*ABOUT THIS EXERCISE*: Your output is the line containing "left hip: (472, 562)" plus all lines after it to the end of the records, reproduced exactly, with nothing else.

━━━━━━━━━━

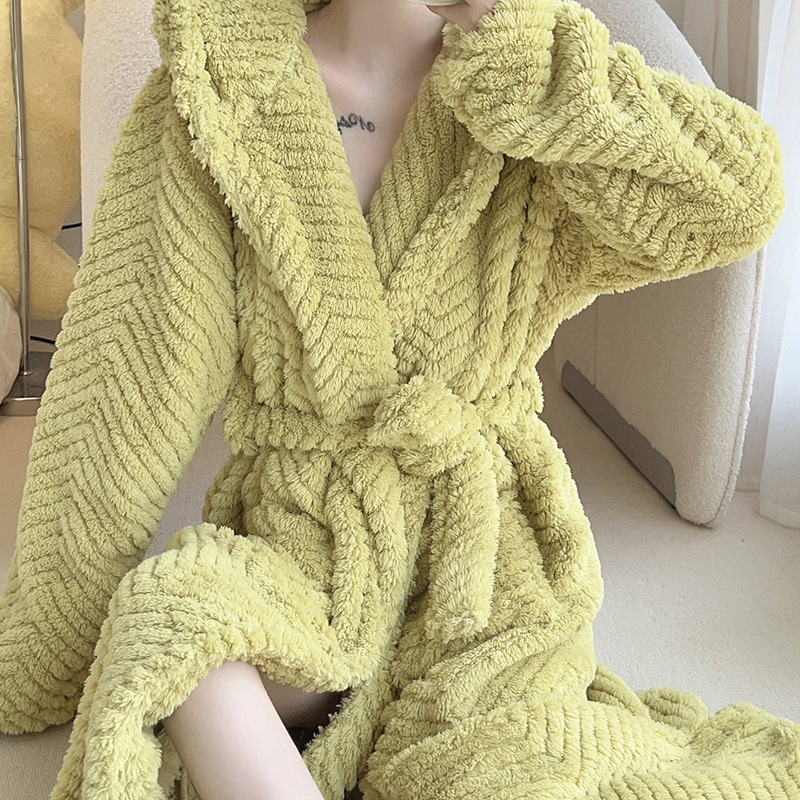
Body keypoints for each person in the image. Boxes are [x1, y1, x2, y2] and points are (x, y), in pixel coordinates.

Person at [160, 2, 462, 798]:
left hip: (472, 562)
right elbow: (133, 373)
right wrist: (48, 633)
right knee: (174, 623)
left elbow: (737, 202)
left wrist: (527, 53)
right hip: (304, 538)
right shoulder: (222, 76)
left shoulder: (522, 84)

━━━━━━━━━━

*WRITTEN RESPONSE*:
left hip: (472, 562)
right elbow: (133, 373)
right wrist: (48, 633)
right knee: (174, 623)
left elbow: (737, 202)
left wrist: (527, 53)
right hip: (304, 538)
right shoulder: (222, 76)
left shoulder: (522, 84)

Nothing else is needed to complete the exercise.